The revelations before the commission had immediate consequences for Archer. Opposition Leader Paul Omodei immediately called for her resignation, a call which he repeated regularly over the following weeks. Archer initially remained defiant, declaring that anyone trying to expel her from the party would "need a sledgehammer", threatening legal action if such a move occurred, and vowing that she would continue to meet with Burke. Carpenter publicly labelled her behaviour "unacceptable and reprehensible", but refused to expel her in the face of opposition and media pressure. He was accused both in parliament and in the media of being afraid to take action against Archer because of her relationship with Reynolds, by now a powerful factional leader within the party, an accusation which Carpenter strongly denied. A further factor that was noted in the press was the party's lack of control over the Legislative Council; if Archer was expelled, they would have to rely on her vote as an independent, giving her and Reynolds substantially greater power.

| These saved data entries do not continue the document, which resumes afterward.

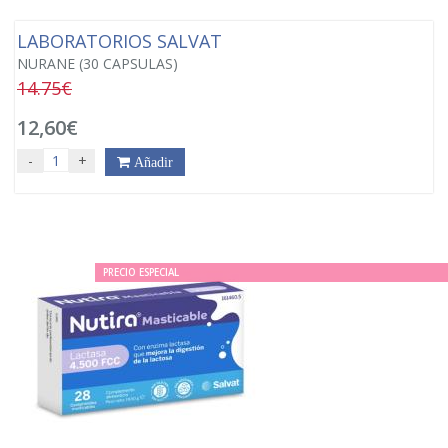
LABORATORIOS SALVAT
NURANE (30 CAPSULAS)
14.75€
12,60€
-
+
Añadir
PRECIO ESPECIAL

Carpenter initially suggested that he had no power to prevent Archer from continuing to meet with Burke, but facing increasing pressure to resign, Archer relented on 5 March, announcing that she would cease all personal and professional contact with him. Calls for her resignation persisted; former Cabinet minister Bob Kucera and prominent unionist Dave Kelly both demanded that she resign, and state Energy Minister Fran Logan announced that he would not give Archer information relating to his portfolios unless confident that she was "absolutely and clearly aware" of her ethical responsibilities as an MP. In response to the continuing pressure, Carpenter imposed a gag on all Labor MPs from speaking out about the commission's ramifications on 7 March. However, Archer faced further problems when, on 10 March, the opposition disclosed her past spent conviction, the details of which had previously remained unknown, and renewed its calls for her resignation on the basis of her refusal to previously disclose it. Four days later, Carpenter publicly refused to deny that he had asked Archer to resign from the ALP and been refused. After days of intense pressure, Archer broke her media silence on 20 March, again denying any wrongdoing and protesting the revelation of her spent conviction; however, this did little to cease the attacks on her.

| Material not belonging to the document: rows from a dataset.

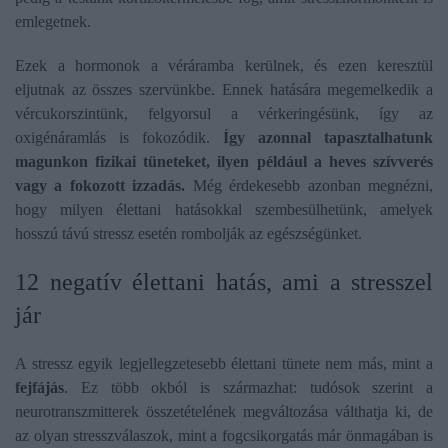
emlegetnek.
Ezek a hormonok a véráramba kerülnek, és ezen keresztül
eljutnak az összes szervünkbe. Ennek hatására megemelkedik a
vércukorszintünk, felgyorsul a vérkeringésünk, így az
oxigénáramlás is fokozódik.
Így azonnal tapasztalhatunk
magunkon fizikai tüneteket, ilyen például a heves szívverés
vagy a fokozott izzadás.
Még érdekesebb azonban megnézni,
hogy milyen élettani hatásokkal szembesülhetünk, amelyek
hosszú távú stressz esetén rombolják az egészségünket.
12 negatív élettani hatás, ami a stresszel
jár
A stressz egyik legjellegzetesebb élettani tünete nem más, mint a
fejfájás
. Ez több okból is származhat: tudósok szerint a
neurotranszmitterek összetételének megváltozása válthatja ki, de
az olyan stresszválaszok, mint a fogcsikorgatás már önmagában is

In late March, the commission attempted to initiate a new investigation into Archer's dealings while a member of the Legislative Council's standing committee on estimates and financial operations. The commission's investigations had, by this time, also ensnared opposition Liberal MLC Anthony Fels, a fellow member of the committee. The attempted investigation was cut short, however, when the Legislative Council, after briefly referring the matter to its privileges committee, refused to hand over crucial documents and banned MPs and staff from testifying before the commission, citing the doctrine of parliamentary privilege. The unprecedented move forced the indefinite suspension of any further investigation into the pair.

Archer has kept a relatively low profile in and out of parliament since the height of the Burke affair. In June 2007, Archer voted in favour of a stem-cell research bill, during a rare conscience vote.

Following the release of a parliamentary report in November 2007, Mrs Archer and her husband Kevin Reynolds both resigned from the ALP.